— Отыскать дерево не трудно, — сказал Макс. — Только бы мне вообще туда добраться на этих дурацких штуках, — добавил он, показывая на свои костыли.
— Ну, с этим-то вы справитесь! В случае чего мы вас докатим, там наверняка выдают напрокат инвалидные кресла, — успокоила его Розали, а в ее смехе было что-то такое, что рассеивало все сомнения.
Затем гости сели в маленький автомобильчик Розали и уехали. Макс еще постоял в дверях, провожая их глазами. Жизнь продолжалась. Она всегда продолжается. Огонь, который передают друг другу по эстафете, пока он не домчится до места назначения.
Он приковылял обратно на террасу и снова уселся в плетеное кресло. Над садом разливалась ночная прохлада. Макс задумчиво посмотрел на выцветшую фотографию, все еще лежавшую на столе.

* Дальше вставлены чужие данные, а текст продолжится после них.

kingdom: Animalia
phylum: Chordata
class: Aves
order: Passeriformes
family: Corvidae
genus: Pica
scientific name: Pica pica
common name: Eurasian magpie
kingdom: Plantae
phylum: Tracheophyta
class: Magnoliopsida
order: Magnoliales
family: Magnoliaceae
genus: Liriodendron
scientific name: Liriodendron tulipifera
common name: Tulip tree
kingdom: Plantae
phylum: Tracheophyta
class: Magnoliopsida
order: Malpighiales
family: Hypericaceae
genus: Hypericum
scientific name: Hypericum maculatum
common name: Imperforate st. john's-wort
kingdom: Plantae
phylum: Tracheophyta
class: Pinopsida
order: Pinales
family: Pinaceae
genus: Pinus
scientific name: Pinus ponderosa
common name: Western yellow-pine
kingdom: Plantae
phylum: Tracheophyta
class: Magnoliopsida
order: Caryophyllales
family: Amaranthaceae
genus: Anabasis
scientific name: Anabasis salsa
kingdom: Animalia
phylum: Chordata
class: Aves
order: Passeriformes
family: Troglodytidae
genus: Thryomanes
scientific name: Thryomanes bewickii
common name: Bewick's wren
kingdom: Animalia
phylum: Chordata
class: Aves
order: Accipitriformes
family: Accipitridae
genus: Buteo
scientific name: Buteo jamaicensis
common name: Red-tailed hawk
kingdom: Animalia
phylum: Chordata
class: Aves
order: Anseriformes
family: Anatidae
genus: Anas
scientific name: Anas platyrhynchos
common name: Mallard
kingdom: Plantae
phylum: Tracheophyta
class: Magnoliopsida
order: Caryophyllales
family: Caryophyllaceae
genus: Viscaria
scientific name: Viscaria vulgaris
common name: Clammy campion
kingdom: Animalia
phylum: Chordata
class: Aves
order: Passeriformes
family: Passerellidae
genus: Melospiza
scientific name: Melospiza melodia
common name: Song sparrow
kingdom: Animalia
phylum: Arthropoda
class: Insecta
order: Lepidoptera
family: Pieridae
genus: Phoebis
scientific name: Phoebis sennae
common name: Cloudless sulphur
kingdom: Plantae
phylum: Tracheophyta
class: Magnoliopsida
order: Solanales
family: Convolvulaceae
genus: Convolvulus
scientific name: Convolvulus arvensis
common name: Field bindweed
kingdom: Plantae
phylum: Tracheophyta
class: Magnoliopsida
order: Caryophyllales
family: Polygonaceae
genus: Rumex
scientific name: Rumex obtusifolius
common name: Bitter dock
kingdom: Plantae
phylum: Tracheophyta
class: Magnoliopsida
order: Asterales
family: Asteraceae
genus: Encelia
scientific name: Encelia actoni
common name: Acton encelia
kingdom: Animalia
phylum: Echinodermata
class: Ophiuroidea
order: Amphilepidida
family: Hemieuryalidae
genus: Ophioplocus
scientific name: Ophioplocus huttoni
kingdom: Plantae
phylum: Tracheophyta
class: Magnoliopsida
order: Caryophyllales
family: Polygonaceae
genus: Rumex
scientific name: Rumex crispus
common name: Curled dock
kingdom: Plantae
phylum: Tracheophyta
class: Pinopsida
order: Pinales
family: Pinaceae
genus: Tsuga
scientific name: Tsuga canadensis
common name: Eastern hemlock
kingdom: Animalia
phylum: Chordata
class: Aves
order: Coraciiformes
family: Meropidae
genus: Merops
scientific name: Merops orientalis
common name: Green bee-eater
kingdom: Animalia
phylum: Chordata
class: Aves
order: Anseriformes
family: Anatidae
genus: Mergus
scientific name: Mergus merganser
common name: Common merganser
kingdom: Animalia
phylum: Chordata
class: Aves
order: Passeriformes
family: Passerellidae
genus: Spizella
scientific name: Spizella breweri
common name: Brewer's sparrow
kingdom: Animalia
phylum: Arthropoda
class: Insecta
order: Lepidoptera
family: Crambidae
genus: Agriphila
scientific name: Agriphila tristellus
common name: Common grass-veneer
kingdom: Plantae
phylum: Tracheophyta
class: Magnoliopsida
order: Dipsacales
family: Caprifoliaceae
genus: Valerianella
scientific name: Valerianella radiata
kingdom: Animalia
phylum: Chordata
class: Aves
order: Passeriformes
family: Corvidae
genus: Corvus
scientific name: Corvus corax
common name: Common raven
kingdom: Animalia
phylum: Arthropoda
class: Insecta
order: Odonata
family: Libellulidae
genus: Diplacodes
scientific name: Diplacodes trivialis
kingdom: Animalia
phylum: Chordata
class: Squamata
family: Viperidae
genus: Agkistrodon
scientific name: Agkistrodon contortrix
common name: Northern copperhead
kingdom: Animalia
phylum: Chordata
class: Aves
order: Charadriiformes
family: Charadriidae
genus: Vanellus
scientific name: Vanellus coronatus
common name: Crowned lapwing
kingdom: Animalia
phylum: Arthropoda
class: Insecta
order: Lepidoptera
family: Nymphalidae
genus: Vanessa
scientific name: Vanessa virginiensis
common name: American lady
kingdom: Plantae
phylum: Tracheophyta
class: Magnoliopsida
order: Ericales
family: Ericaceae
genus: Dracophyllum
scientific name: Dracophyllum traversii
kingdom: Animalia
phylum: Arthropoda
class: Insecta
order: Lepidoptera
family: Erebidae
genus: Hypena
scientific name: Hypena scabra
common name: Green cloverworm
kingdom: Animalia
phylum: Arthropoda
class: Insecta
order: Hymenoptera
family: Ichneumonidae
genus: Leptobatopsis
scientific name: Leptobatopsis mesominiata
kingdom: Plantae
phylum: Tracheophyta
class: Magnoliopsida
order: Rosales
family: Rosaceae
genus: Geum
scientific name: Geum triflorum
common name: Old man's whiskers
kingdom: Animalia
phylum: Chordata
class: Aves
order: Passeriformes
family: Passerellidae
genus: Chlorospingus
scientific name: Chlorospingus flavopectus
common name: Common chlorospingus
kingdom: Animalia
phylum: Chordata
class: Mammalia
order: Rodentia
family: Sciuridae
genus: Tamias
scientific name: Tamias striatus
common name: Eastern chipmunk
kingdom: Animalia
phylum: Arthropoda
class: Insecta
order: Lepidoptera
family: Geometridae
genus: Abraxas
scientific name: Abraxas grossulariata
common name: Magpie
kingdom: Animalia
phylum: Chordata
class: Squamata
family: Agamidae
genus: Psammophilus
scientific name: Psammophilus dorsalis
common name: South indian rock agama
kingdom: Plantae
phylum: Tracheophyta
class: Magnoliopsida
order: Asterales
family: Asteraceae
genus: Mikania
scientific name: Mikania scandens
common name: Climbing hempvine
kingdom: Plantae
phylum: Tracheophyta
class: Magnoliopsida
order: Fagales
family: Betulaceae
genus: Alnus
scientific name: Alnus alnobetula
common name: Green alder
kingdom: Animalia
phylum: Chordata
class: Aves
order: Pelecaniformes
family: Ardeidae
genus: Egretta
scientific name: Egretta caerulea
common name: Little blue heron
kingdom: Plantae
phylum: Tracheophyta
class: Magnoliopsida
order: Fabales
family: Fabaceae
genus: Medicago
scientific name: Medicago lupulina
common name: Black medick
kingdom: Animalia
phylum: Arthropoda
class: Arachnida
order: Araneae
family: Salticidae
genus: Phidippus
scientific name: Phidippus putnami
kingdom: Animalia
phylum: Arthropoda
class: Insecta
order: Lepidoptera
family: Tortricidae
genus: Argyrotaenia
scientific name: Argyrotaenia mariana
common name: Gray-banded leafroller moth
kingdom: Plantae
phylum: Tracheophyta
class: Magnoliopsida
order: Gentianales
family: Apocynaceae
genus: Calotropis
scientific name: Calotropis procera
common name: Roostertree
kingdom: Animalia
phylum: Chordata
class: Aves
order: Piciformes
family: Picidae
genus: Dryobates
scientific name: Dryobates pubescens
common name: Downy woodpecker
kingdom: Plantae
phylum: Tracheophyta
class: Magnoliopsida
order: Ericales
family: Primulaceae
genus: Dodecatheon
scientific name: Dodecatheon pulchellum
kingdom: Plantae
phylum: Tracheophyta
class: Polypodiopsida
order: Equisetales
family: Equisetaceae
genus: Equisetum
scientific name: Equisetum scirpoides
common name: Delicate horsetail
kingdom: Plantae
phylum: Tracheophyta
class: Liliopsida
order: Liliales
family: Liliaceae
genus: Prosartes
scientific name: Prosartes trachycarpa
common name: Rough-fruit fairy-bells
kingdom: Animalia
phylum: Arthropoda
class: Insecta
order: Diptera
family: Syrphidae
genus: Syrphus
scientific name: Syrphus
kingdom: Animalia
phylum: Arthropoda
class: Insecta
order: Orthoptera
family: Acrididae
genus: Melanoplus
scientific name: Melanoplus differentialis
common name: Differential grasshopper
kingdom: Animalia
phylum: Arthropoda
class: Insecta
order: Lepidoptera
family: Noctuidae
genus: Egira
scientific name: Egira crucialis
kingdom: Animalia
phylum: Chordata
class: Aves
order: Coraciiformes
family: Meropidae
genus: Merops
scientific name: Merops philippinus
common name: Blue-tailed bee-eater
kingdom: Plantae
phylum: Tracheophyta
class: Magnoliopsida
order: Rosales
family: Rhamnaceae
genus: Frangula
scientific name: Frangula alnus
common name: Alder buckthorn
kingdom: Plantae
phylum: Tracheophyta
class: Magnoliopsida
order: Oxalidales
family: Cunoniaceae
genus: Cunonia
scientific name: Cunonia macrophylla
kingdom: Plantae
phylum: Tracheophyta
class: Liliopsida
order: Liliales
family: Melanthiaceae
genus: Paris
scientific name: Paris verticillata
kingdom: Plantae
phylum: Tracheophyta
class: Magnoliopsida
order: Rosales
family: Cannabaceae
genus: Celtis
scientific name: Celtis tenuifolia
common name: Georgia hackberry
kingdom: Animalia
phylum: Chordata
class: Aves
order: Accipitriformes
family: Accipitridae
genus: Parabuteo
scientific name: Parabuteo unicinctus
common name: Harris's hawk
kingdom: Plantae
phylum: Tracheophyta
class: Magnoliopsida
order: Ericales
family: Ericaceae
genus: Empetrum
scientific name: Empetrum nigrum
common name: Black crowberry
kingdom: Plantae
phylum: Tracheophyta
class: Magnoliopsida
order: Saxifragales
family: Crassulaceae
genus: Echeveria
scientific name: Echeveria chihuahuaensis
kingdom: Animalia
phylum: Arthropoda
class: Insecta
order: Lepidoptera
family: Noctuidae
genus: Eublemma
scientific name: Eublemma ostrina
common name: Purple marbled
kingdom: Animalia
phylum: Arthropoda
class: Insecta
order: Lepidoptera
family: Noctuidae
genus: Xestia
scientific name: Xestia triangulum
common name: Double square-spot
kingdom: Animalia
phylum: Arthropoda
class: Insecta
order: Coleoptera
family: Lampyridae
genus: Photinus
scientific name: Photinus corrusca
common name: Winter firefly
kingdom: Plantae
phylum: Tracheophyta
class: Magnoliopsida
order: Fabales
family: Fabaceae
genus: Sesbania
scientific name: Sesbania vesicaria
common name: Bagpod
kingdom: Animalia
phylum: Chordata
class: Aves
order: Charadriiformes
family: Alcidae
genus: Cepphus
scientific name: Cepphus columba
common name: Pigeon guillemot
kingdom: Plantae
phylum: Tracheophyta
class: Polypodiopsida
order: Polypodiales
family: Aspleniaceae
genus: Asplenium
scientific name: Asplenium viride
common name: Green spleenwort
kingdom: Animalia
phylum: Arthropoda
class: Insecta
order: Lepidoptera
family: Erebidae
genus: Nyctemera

Откинувшись в кресле, он на миг закрыл глаза. Перед ним предстали двое, он и она, полные молодого задора, в солнечный день в Булонском лесу. Улегшись на клетчатом одеяле под старым каштаном, они шутили и веселились. Шершавое одеяло было немного кусачее. Руфь была в красном платье в белую крапинку, которое так ему нравилось, и губы у нее были почти такими же яркими, как платье. Солнце, пробиваясь сквозь листву, рисовало на одеяле и ее голых ногах пляшущие блики. Босоножки она скинула. Чирикала птичка. Небо было синее синего. По нему неспешно проплывало облако.
Стоял чудный летний денек, и казалось невообразимым, что он когда-нибудь кончится со всем его великолепием. Всюду ощущалась какая-то необычайная легкость, такая явственная, что хоть трогай ее руками. И Макс вдруг почувствовал такую же легкость в своем сердце. Стоит захотеть — и полетишь!
Он открыл глаза и ощутил, как его охватила давно забытая любовь к жизни. Да, он любит эту жизнь, такую богатую, а порой почти нищенски бедную. Но она — это все, что у тебя есть.
Он взял со стола фотографию, перевернул ее и на обороте увидел сделанную карандашом пометку: 22 июля 1974.
Долго еще он сидел, уставив взгляд в сумерки. И одна мысль, мелькнувшая у него днем, мелькнувшая так легко, как невесомое касание руки молодой женщины, вдруг неодолимо завладела его сознанием.
— Неужели нельзя было обойтись без того, чтобы пинать меня ногой в голень? — спросил Роберт, когда они выехали на маленькую улочку, ведущую от дома.
— Или, по-твоему, это та чуткость, о которой ты столько говоришь?
Поддернув штанину, он полюбовался на красовавшийся под ней солидный синяк.
— Я думала, американцы не боятся боли, — отшутилась Розали.
— Индейцы, индейцы не боятся, — поправил ее Роберт. — А я всего лишь жалкий, изнеженный янки.